:: Records shown ::
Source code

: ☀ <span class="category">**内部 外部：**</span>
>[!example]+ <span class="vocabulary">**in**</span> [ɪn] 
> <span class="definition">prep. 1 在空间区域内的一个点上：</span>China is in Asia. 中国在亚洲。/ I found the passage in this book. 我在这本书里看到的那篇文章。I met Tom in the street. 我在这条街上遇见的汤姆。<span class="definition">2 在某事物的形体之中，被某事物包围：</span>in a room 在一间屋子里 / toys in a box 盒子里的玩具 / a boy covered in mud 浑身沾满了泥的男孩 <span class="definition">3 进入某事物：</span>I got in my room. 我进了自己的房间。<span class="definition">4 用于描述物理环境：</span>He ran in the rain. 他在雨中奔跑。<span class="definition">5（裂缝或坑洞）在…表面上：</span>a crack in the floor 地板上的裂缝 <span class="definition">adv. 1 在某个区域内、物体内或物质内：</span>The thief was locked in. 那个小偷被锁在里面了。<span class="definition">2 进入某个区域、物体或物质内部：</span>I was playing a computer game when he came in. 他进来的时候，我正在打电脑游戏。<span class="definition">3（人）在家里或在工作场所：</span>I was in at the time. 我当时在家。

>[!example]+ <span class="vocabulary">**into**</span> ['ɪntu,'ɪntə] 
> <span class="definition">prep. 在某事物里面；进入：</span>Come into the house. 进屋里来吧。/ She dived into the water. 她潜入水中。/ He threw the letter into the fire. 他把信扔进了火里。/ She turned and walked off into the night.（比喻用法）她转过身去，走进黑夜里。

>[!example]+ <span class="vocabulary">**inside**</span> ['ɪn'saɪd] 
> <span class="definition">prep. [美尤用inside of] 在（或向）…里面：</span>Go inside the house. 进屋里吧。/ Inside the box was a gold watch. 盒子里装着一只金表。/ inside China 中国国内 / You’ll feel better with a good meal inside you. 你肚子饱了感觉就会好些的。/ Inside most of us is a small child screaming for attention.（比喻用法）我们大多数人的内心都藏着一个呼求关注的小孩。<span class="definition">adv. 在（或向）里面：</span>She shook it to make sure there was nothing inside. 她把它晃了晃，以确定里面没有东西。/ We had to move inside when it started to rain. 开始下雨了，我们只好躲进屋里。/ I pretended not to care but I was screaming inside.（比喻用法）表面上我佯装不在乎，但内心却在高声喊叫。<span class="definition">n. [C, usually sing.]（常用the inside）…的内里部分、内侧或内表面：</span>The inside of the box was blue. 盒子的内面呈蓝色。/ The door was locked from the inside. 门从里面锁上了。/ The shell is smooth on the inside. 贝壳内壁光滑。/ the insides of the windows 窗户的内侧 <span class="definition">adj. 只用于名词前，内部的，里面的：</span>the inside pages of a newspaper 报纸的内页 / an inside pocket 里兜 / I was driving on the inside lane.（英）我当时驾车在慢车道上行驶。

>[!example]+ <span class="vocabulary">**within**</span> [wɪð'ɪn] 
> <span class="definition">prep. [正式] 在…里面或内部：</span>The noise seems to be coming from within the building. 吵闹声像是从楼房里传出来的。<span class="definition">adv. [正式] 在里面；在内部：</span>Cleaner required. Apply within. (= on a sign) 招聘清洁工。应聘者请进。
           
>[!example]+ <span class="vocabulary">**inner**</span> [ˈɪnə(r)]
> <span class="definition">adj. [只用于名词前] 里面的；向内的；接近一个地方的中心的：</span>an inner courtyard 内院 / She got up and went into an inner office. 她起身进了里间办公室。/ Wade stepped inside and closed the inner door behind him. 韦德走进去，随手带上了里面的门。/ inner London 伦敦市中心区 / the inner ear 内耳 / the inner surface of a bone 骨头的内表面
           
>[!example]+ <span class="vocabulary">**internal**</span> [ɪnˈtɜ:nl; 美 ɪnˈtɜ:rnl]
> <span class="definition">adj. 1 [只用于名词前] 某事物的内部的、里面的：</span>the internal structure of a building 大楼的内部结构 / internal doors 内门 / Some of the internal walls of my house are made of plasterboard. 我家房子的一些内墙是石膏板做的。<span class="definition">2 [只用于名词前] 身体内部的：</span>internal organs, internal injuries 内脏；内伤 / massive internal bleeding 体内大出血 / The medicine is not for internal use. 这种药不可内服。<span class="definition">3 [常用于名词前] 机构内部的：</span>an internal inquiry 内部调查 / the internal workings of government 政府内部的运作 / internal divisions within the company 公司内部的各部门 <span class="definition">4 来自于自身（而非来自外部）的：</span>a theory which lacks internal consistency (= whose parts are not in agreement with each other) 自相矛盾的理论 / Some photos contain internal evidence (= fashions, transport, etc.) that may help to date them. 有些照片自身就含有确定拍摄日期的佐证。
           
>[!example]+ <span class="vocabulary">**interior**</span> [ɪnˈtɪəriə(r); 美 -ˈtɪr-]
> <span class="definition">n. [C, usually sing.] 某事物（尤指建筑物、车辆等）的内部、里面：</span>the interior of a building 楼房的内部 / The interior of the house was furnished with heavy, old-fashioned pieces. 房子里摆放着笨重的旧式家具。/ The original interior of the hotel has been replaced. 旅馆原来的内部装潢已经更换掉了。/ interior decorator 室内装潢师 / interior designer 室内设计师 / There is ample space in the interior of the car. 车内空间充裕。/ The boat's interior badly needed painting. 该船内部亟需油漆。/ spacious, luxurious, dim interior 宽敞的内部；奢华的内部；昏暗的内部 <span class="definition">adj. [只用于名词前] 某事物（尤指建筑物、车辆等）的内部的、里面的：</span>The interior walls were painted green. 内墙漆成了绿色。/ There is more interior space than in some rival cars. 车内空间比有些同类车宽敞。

:: Task to carry out ::
Only lines with the word "inner" belong in the answer; copy each of them from the material above.

:: Result for this task ::
>[!example]+ <span class="vocabulary">**inner**</span> [ˈɪnə(r)]
> <span class="definition">adj. [只用于名词前] 里面的；向内的；接近一个地方的中心的：</span>an inner courtyard 内院 / She got up and went into an inner office. 她起身进了里间办公室。/ Wade stepped inside and closed the inner door behind him. 韦德走进去，随手带上了里面的门。/ inner London 伦敦市中心区 / the inner ear 内耳 / the inner surface of a bone 骨头的内表面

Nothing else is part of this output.